### INSTRUCTIONS TO FOLLOW
In your copy of the data, keep every word exact and include no pictures.

### AVAILABLE DATA
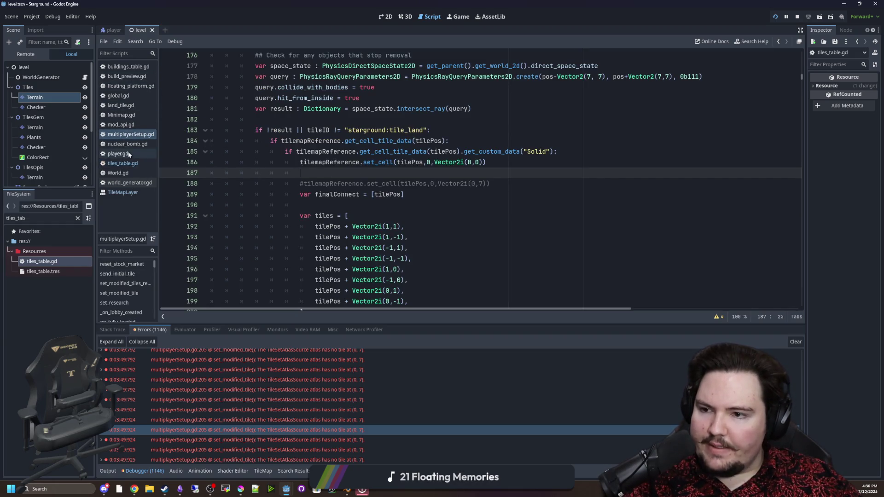
click(129, 163)
scroll(360, 196, up, 5)
scroll(360, 196, up, 5)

### PROBLEM SOLUTION
click(129, 163)
scroll(360, 196, up, 5)
scroll(360, 196, up, 5)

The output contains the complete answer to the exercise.